**Job item**: Every line below between the one holding "- ✅ crypto.createDecipheriv(algorithm, key, iv, [options])" and the one holding "- ✅ sign.sign(privateKey, [outputEncoding])", inclusive, should be copied exactly, and no other line.
####
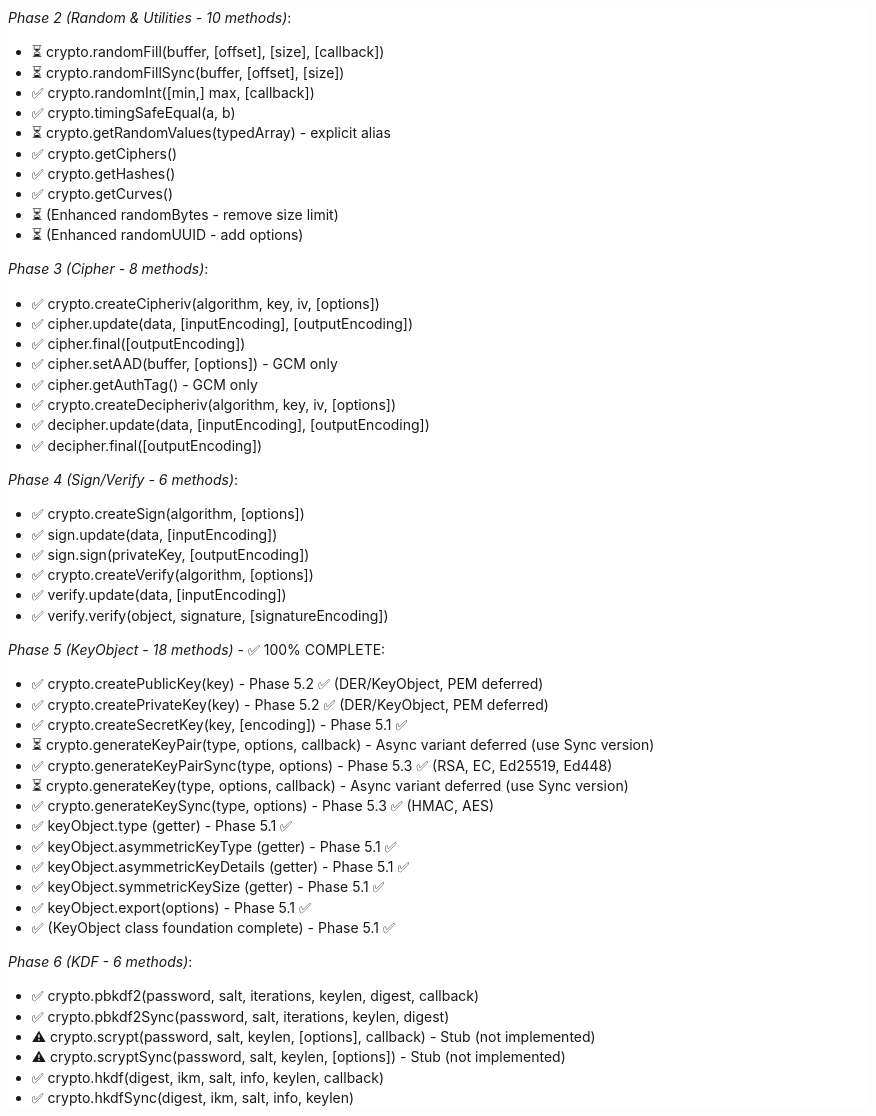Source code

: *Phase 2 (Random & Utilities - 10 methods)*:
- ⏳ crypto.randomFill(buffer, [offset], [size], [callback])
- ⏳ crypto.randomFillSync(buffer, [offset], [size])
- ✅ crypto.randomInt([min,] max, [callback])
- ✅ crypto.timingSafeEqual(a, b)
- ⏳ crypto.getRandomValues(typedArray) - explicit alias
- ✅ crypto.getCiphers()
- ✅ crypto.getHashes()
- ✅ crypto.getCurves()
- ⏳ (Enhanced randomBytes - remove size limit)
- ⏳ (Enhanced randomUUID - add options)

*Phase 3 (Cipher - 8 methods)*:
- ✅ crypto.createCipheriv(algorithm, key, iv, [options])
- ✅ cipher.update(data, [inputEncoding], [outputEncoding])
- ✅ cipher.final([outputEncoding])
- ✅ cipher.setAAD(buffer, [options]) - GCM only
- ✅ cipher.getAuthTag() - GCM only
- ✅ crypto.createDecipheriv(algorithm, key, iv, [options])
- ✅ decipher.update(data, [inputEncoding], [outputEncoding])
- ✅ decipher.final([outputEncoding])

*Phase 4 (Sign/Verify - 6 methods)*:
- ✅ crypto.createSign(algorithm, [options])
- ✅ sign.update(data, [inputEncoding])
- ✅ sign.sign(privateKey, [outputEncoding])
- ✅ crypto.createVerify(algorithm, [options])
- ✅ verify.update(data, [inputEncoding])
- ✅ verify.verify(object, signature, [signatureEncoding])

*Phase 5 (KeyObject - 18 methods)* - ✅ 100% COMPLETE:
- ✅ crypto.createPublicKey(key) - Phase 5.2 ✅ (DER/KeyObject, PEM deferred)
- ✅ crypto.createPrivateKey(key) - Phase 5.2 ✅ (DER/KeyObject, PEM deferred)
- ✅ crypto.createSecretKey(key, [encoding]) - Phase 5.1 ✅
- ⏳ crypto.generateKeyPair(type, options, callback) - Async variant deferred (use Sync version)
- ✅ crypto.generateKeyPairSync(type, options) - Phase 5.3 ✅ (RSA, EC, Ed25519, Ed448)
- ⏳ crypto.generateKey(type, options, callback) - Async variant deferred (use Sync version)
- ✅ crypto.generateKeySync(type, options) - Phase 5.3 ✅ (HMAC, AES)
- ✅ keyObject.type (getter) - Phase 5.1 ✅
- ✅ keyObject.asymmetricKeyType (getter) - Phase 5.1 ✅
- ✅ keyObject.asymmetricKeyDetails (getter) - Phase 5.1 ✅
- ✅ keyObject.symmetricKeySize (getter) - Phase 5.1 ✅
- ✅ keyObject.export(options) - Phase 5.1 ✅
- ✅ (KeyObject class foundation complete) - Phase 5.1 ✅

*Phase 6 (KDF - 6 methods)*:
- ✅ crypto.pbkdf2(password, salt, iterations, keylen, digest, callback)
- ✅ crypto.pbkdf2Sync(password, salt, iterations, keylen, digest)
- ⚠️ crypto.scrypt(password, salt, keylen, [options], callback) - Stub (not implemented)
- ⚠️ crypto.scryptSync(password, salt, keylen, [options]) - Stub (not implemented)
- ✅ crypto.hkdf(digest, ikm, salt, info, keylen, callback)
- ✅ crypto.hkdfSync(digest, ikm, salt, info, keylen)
####
**Solution below**:
- ✅ crypto.createDecipheriv(algorithm, key, iv, [options])
- ✅ decipher.update(data, [inputEncoding], [outputEncoding])
- ✅ decipher.final([outputEncoding])

*Phase 4 (Sign/Verify - 6 methods)*:
- ✅ crypto.createSign(algorithm, [options])
- ✅ sign.update(data, [inputEncoding])
- ✅ sign.sign(privateKey, [outputEncoding])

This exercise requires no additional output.